My top tip for fostering a culture of trust and open communication within a leadership team is straightforward, if not always easy: radical transparency, even when it's uncomfortable. What does this mean in practice? It means sharing information—good, bad, or uncertain—as early and completely as possible. No hidden agendas, no sugar-coating challenges, and definitely no office politics. We discuss tough decisions openly, acknowledging different viewpoints without judgment, focusing on solutions rather than blame. For instance, when we faced a dip in new client acquisition last quarter, I didn't just present the numbers and demand a fix. I shared the raw data, including our missteps, and admitted where my initial projections were off. We then collectively dissected the issues, and this allowed for honest, unfiltered feedback from the team. It wasn't about finding fault; it was about understanding the root causes and collaboratively charting a new course. How has this improved team dynamics and performance? The impact has been significant. First, it eliminates the rumor mill.
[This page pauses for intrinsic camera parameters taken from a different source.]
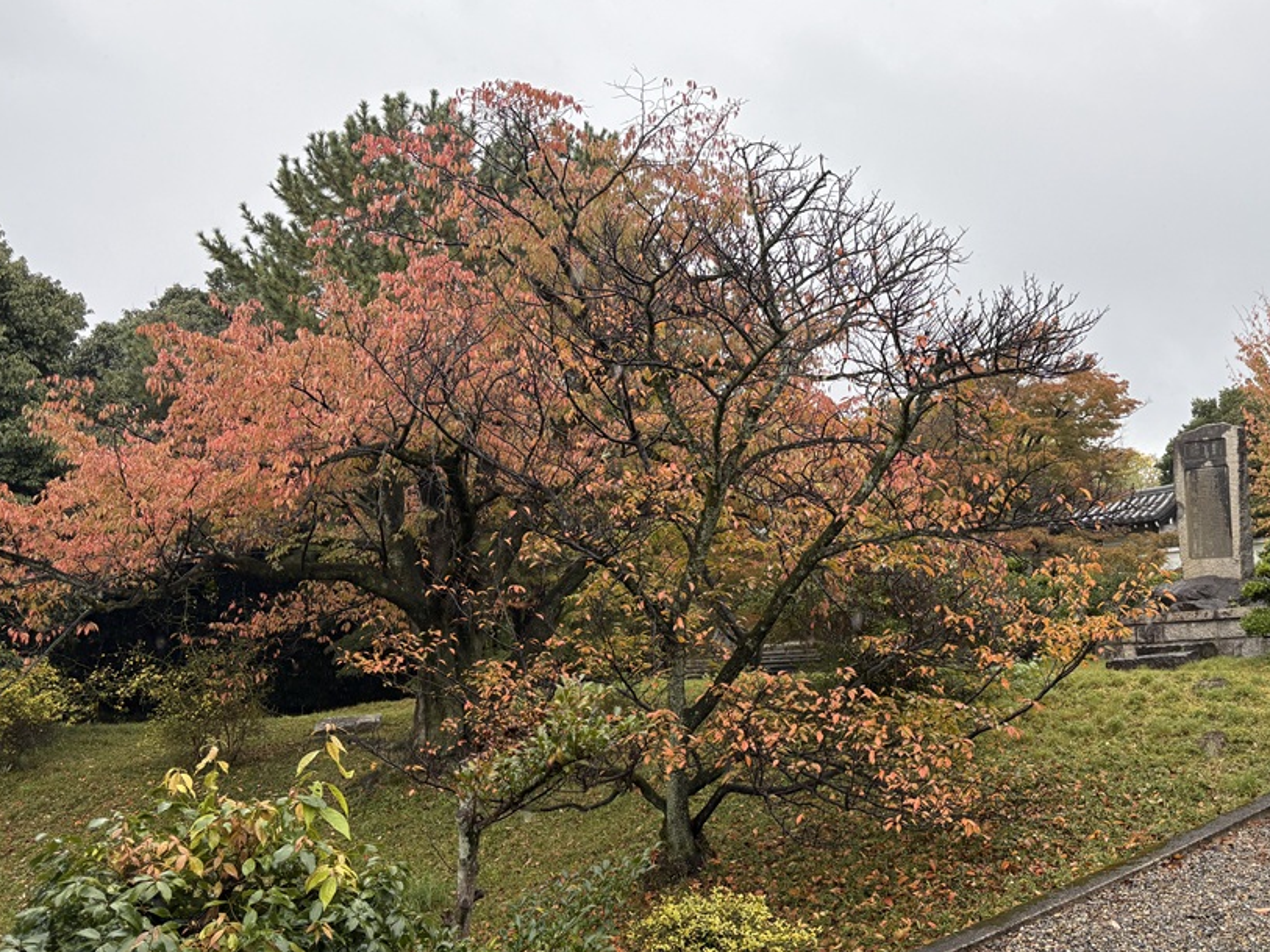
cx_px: 767
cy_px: 466
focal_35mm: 32
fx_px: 1174
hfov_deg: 56.4
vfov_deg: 44.1
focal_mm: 5.96
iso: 50
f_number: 1.6
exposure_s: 1/417
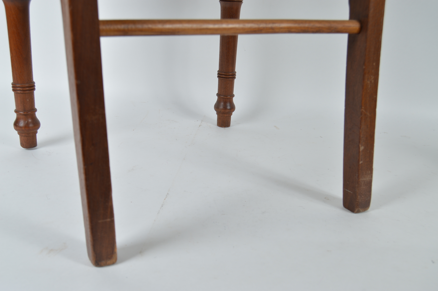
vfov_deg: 34.1
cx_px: 219
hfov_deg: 49.6
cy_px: 146
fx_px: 474
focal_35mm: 39
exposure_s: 1/80
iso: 100
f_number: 5.6
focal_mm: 26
When leaders are upfront, speculation decreases, and people focus on their work, not on what's being whispered behind closed doors. This creates psychological safety, where team members feel secure enough to voice concerns or propose unconventional ideas without fear of reprisal. Second, it leads to better decision-making. When everyone has access to the full picture, and feels safe to challenge assumptions, we gain diverse perspectives and identify potential pitfalls we might otherwise miss. The solutions we arrive at are more robust because they're built on collective intelligence, not just my singular view. Third, accountability becomes a shared responsibility. When we're all equally informed and involved in challenges, there's a stronger sense of ownership. If someone commits to a task or a target, it's not just an order from above; it's a part of a collective understanding of what needs to be done. This shared accountability, born from transparency, drives performance far more effectively than top-down mandates ever could. Ultimately, radical transparency isn't about being naive; it's about recognizing that a well-informed, trusting team is far more resilient and innovative than one operating in the dark. It builds a foundation where tough conversations are productive, not destructive, and where every leader feels empowered to contribute their best.